As you go from low to high, the amount of information communicated per unit time increases and the likelihood of asking for clarification goes up. You’re much more likely to ask for clarification on an uncertain point when talking to someone than when you’re texting. Having to craft a reply creates a certain amount of impedance and if you’re fairly certain you know what the person is talking about, you won’t send that clarifying text or email. When talking, you’re much more likely to simply say back, “Let me see if I understand what you’re staying” and proceed to paraphrase your understanding of what they said.

Let’s look at daily stand up meetings as an example of high-bandwidth communication. The purpose of the daily stand up meetings is to keep team members apprised of progress on the project. Daily stand up meetings aren’t the only way to do this. Everyone could write daily status reports. Or the project manager could walk around asking everyone for a verbal update. Or team members could update a central progress report wiki. But most successful agile teams use daily stand up meetings. Why are daily stand up meetings more effective than the other techniques? It all has to do with communication bandwidth…

Let’s say a team member emails everyone, “I’m going to finish the enrolment feature on the website today.” Sounds great. No reason to doubt them. Now let’s say that they say exactly the same thing in a daily stand up meeting, but now you notice that they say it while avoiding eye contact with other team members and shuffling their feet? Most people can tell that the developer is quite uncertain about their ability to accomplish the task today. Same raw information, but you’re receiving additional information from the communication sideband of body language. If the developer instead said the same thing, but looks other team members in the eye and says it with confidence in their voice, other team members will feel more certain about the task being completed. (If the person has been saying the same thing for a week straight now, the team has a different issue to deal with – that of honesty and integrity in communication.)

Knowing why agile teams value daily stand up meetings also helps us compensate when face-to-face stand ups aren’t possible or feasible. Let’s say that we have a geographically dispersed team, video calls are going to have higher bandwidth than a voice call or emails. Similarly if the geographically dispersed team is centred in two different locations, it would be better to have two separate face-to-face meetings linked by video rather than everyone calling in separately via video conference. The team’s goal is to maximize efficient information exchange between team members as much as possible.

Daily stand up meetings aren’t the only way that agile teams leverage high bandwidth communications. Other examples include:

  • Pair programming: two developers focused on solving a single problem
  • Team rooms: immersing project members in team-related communications
  • User stories: a reminder to have a conversation with a stakeholder
  • Story walls or Kanban boards: surrounding the team in relevant project data

In each of these cases, successful agile teams use high bandwidth communication to facilitate understanding between team members and with other project stakeholders. Notice that story walls and Kanban boards are a form of non-verbal high bandwidth communication. Team members and stakeholders can quickly glance at the board and see the current status of their project. A well-placed board cannot help but be noticed often and frequently throughout the day. It is a constant visual reminder of what the team is doing and where it is at. It often becomes a focal point of conversation and acts as an information radiator about the project.

• Supplied data:
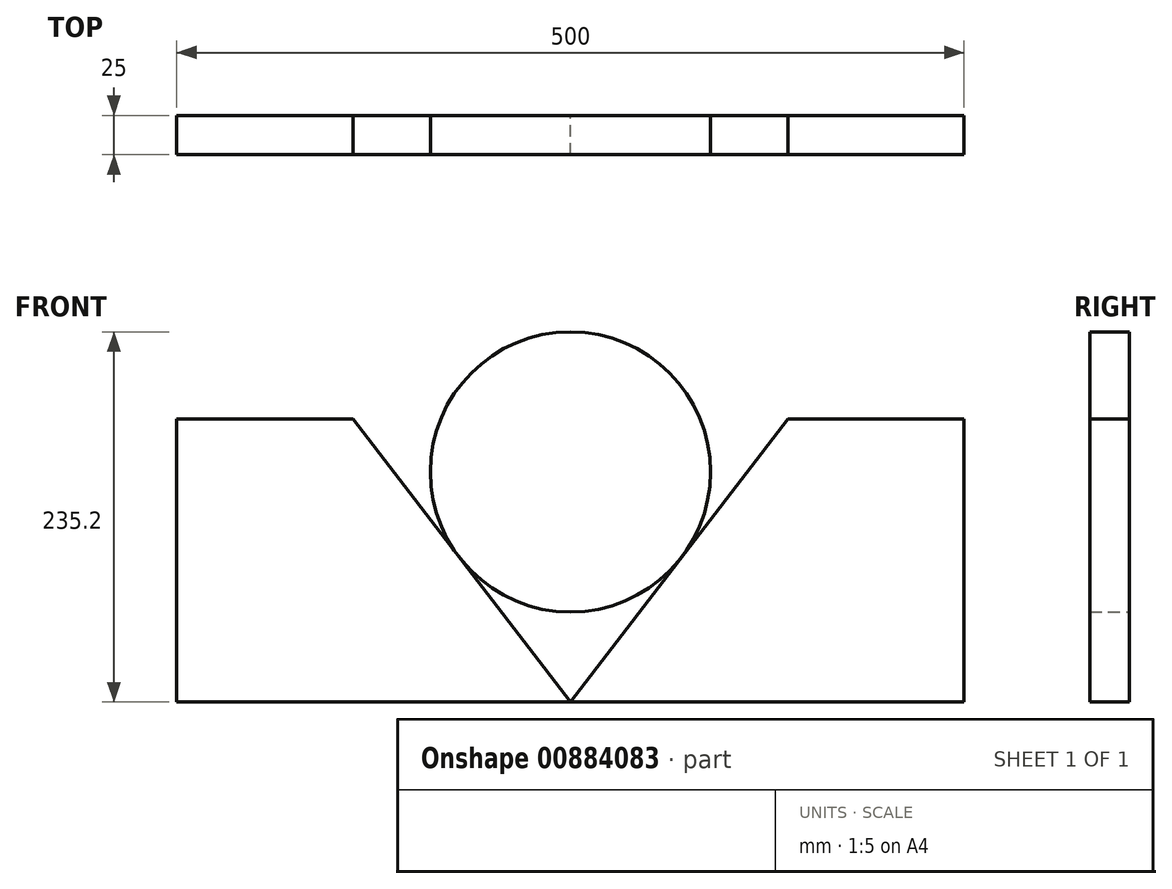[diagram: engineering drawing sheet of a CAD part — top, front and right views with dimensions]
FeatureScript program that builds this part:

• Work to do:
[a] Can you repeat the passage on agile team communication word for word, starting with "As you go from" and going on through "what they said."?
[b] In the passage on agile team communication, how is pair programming described?
[c] Could you carry the passage on agile team communication forward from its final sentence?
The data has no connection to the text about agile team communication.

• Set of answers:
[a]
As you go from low to high, the amount of information communicated per unit time increases and the likelihood of asking for clarification goes up. You’re much more likely to ask for clarification on an uncertain point when talking to someone than when you’re texting. Having to craft a reply creates a certain amount of impedance and if you’re fairly certain you know what the person is talking about, you won’t send that clarifying text or email. When talking, you’re much more likely to simply say back, “Let me see if I understand what you’re staying” and proceed to paraphrase your understanding of what they said.

[b] Two developers focused on solving a single problem.

[c]
This isn’t to say that teams should avoid written communication, but use it when it’s appropriate. Written communication is more easily archived and searchable than verbal communication. Good written communication summarizes and condenses a lot of information into a more useful form. Written communication also decouples the availability of the sender and receiver. If you need a new server set up or need to confirm a meeting time, often a quick email is more efficient than standing outside someone’s office waiting for them to have a moment to talk to you. The lesson here is use the appropriate form of communication for the job at hand. And next time you’re having trouble understanding an email from a team member or project stakeholder, don’t hesitate to increase your communication bandwidth by picking up the phone or inviting them out for coffee…

[This post was originally published on the Telerik blog and is reproduced here with permission.]

“Our team is agile because we stand up for meetings!” It’s the perennial joke of the agile community. We’ve all heard of teams that feel that they are doing agile development because they stand up for their meetings. (I sincerely hope that it is more urban legend than truth.) The reality is that there is more to agile than stand up meetings and there is more to stand up meetings than simply standing. Let’s look at some of the key aspects of the stand up meeting and how you can make yours more effective.

Just the Facts, M’am

At the heart of the stand up meeting is each team member answering three questions:

  1. What did I accomplish yesterday?
  2. What am I doing today?
  3. Are any impediments blocking my progress?

The focus of these questions is progress. Each team member should be asking himself or herself, “How is my work progressing and is anything preventing me from being successful?” It shouldn’t be about excuses or recriminations. The stand up meeting is meant to be an honest appraisal by the team members of the current status of the project.

Same Bat Place, Same Bat Time

If you need Outlook to keep track of your stand up meetings, you’re doing something wrong. Keep them at the same time and same place every day – preferably first thing in the morning and close to where the team works. It gets the whole team off of the right foot and sets the cadence for the day. By keeping the time and place consistent, you don’t lose time “gathering the troops”. If team members need to coordinate on a task, they can arrange it at the beginning of the day. If there are any impediments that need tackling, the team can figure out how to tackle them together without wasting time waiting for the stand up meeting.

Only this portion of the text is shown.